Bern – Ab dem 1. Januar 2026 schliessen die Geschäfte in der Berner Innenstadt wieder früher. Die Kantonsregierung hat beschlossen, das im Dezember 2023 gestartete Pilotprojekt mit verlängerten Ladenöffnungszeiten nicht weiterzuführen – sehr zur Freude des Gewerkschaftsbundes, jedoch zum Unmut der SVP und wirtschaftsnaher Kreise.

Während des knapp zweijährigen Versuchszeitraums durften Geschäfte in der Innenstadt samstags und an bestimmten Feiertagen bis 18 Uhr geöffnet bleiben. Der Testlauf war geografisch auf das Zentrum Berns begrenzt und hatte das Ziel, zu analysieren, ob verlängerte Öffnungszeiten aus Kundensicht attraktiv sind und ob Unternehmen sowie Mitarbeitende davon tatsächlich profitieren. Die jüngste Evaluation, bei der sowohl Angestellte als auch Ladeninhaber befragt wurden, bildet nun die Grundlage für den Entscheid, das Projekt Ende 2025 zu beenden.

Mitarbeitende sprechen sich deutlich gegen spätere Öffnungszeiten aus

Die Rückmeldungen der Angestellten fielen eindeutig aus:

  • 61 Prozent von 692 Befragten bewerteten die spätere Arbeitszeit als «sehr negativ»
  • 22 Prozent als «eher negativ»
  • Nur eine kleine Minderheit konnte dem Modell etwas Positives abgewinnen

Dies ist ein deutliches Zeichen, dass längere Präsenzzeiten im Verkauf vom Grossteil der Beschäftigten abgelehnt werden.

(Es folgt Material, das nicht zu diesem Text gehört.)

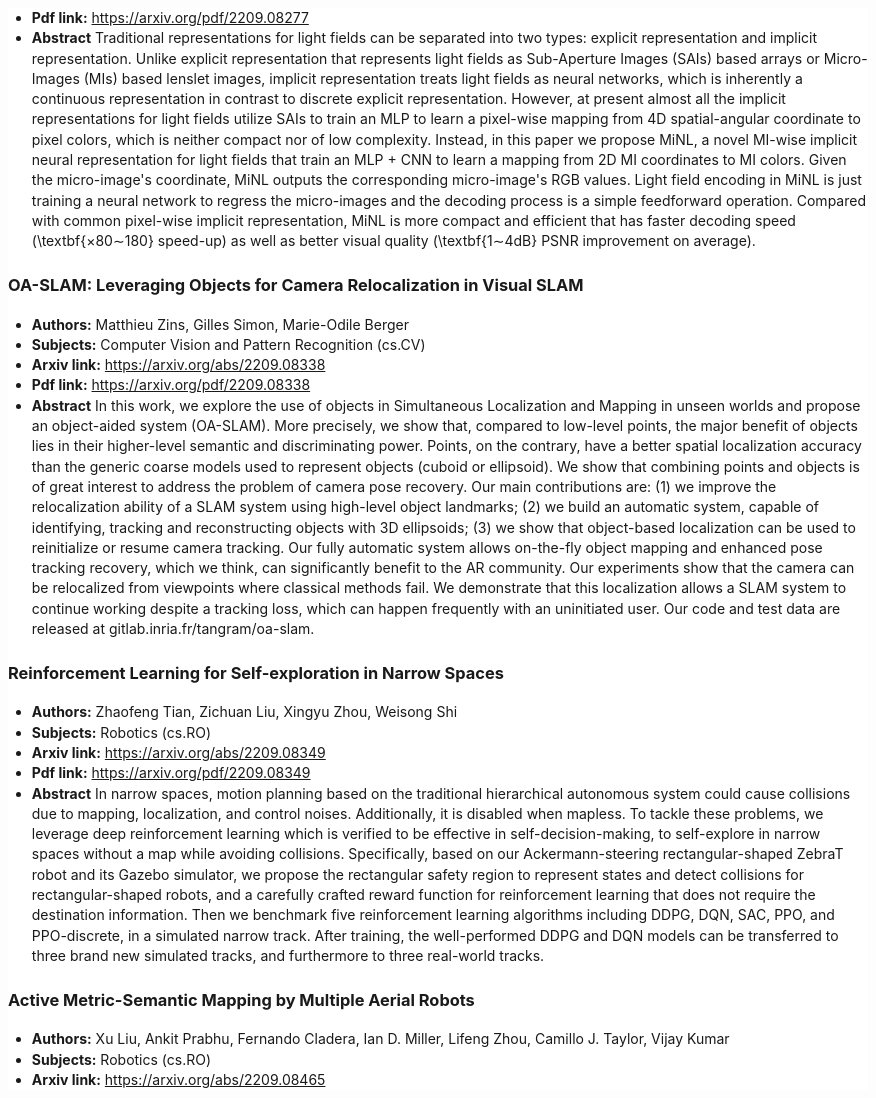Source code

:  - **Pdf link:** https://arxiv.org/pdf/2209.08277
 - **Abstract**
 Traditional representations for light fields can be separated into two types: explicit representation and implicit representation. Unlike explicit representation that represents light fields as Sub-Aperture Images (SAIs) based arrays or Micro-Images (MIs) based lenslet images, implicit representation treats light fields as neural networks, which is inherently a continuous representation in contrast to discrete explicit representation. However, at present almost all the implicit representations for light fields utilize SAIs to train an MLP to learn a pixel-wise mapping from 4D spatial-angular coordinate to pixel colors, which is neither compact nor of low complexity. Instead, in this paper we propose MiNL, a novel MI-wise implicit neural representation for light fields that train an MLP + CNN to learn a mapping from 2D MI coordinates to MI colors. Given the micro-image's coordinate, MiNL outputs the corresponding micro-image's RGB values. Light field encoding in MiNL is just training a neural network to regress the micro-images and the decoding process is a simple feedforward operation. Compared with common pixel-wise implicit representation, MiNL is more compact and efficient that has faster decoding speed (\textbf{$\times$80$\sim$180} speed-up) as well as better visual quality (\textbf{1$\sim$4dB} PSNR improvement on average).
### OA-SLAM: Leveraging Objects for Camera Relocalization in Visual SLAM
 - **Authors:** Matthieu Zins, Gilles Simon, Marie-Odile Berger
 - **Subjects:** Computer Vision and Pattern Recognition (cs.CV)
 - **Arxiv link:** https://arxiv.org/abs/2209.08338
 - **Pdf link:** https://arxiv.org/pdf/2209.08338
 - **Abstract**
 In this work, we explore the use of objects in Simultaneous Localization and Mapping in unseen worlds and propose an object-aided system (OA-SLAM). More precisely, we show that, compared to low-level points, the major benefit of objects lies in their higher-level semantic and discriminating power. Points, on the contrary, have a better spatial localization accuracy than the generic coarse models used to represent objects (cuboid or ellipsoid). We show that combining points and objects is of great interest to address the problem of camera pose recovery. Our main contributions are: (1) we improve the relocalization ability of a SLAM system using high-level object landmarks; (2) we build an automatic system, capable of identifying, tracking and reconstructing objects with 3D ellipsoids; (3) we show that object-based localization can be used to reinitialize or resume camera tracking. Our fully automatic system allows on-the-fly object mapping and enhanced pose tracking recovery, which we think, can significantly benefit to the AR community. Our experiments show that the camera can be relocalized from viewpoints where classical methods fail. We demonstrate that this localization allows a SLAM system to continue working despite a tracking loss, which can happen frequently with an uninitiated user. Our code and test data are released at gitlab.inria.fr/tangram/oa-slam.
### Reinforcement Learning for Self-exploration in Narrow Spaces
 - **Authors:** Zhaofeng Tian, Zichuan Liu, Xingyu Zhou, Weisong Shi
 - **Subjects:** Robotics (cs.RO)
 - **Arxiv link:** https://arxiv.org/abs/2209.08349
 - **Pdf link:** https://arxiv.org/pdf/2209.08349
 - **Abstract**
 In narrow spaces, motion planning based on the traditional hierarchical autonomous system could cause collisions due to mapping, localization, and control noises. Additionally, it is disabled when mapless. To tackle these problems, we leverage deep reinforcement learning which is verified to be effective in self-decision-making, to self-explore in narrow spaces without a map while avoiding collisions. Specifically, based on our Ackermann-steering rectangular-shaped ZebraT robot and its Gazebo simulator, we propose the rectangular safety region to represent states and detect collisions for rectangular-shaped robots, and a carefully crafted reward function for reinforcement learning that does not require the destination information. Then we benchmark five reinforcement learning algorithms including DDPG, DQN, SAC, PPO, and PPO-discrete, in a simulated narrow track. After training, the well-performed DDPG and DQN models can be transferred to three brand new simulated tracks, and furthermore to three real-world tracks.
### Active Metric-Semantic Mapping by Multiple Aerial Robots
 - **Authors:** Xu Liu, Ankit Prabhu, Fernando Cladera, Ian D. Miller, Lifeng Zhou, Camillo J. Taylor, Vijay Kumar
 - **Subjects:** Robotics (cs.RO)
 - **Arxiv link:** https://arxiv.org/abs/2209.08465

Unternehmer gespalten – kaum Nutzung der zusätzlichen Öffnungszeit

Unter den 141 befragten Unternehmen zeigt sich ein gemischteres Bild:

  • 27 Prozent befürworteten längere Öffnungszeiten
  • 37 Prozent lehnten diese ab
  • Der Rest verhielt sich neutral

Interessant ist, dass rund zwei Drittel der Betriebe von der Option auf verlängerte Öffnungszeiten keinen Gebrauch machten. Viele Unternehmerinnen und Unternehmer beließen es bei den gewohnten Öffnungszeiten, was die Akzeptanz auf operativer Ebene ebenfalls einschränkt.

Wirtschaft vermisst spürbare Effekte – Kritik an Evaluation

Die wirtschaftlichen Auswirkungen des Projekts blieben laut Evaluation hinter den Erwartungen zurück:

  • Nur 20 Prozent der teilnehmenden Firmen verzeichneten einen messbaren Umsatzzuwachs
  • 70 Prozent vermeldeten keinerlei Veränderung
  • 10 Prozent berichteten sogar von Rückgängen

Der Handels- und Industrieverein des Kantons Bern kritisierte die Entscheidung der Regierung scharf. Die Evaluation sei methodisch mangelhaft und die Interessen der Wirtschaft nicht angemessen berücksichtigt worden. Besonders kritisiert wurde, dass Unterschiede zwischen Klein- und Grossbetrieben sowie der Zeitpunkt der Datenerhebung nicht differenziert genug erfasst wurden.

SVP: «Eine verpasste Chance für Kundschaft & Studierende»

Auch die SVP des Kantons Bern zeigte sich enttäuscht über das Ende der liberaleren Öffnungszeiten. In ihrer Stellungnahme betont die Partei, dass verlängerte Ladenöffnungszeiten gerade für Studierende eine wertvolle Einkommensquelle seien.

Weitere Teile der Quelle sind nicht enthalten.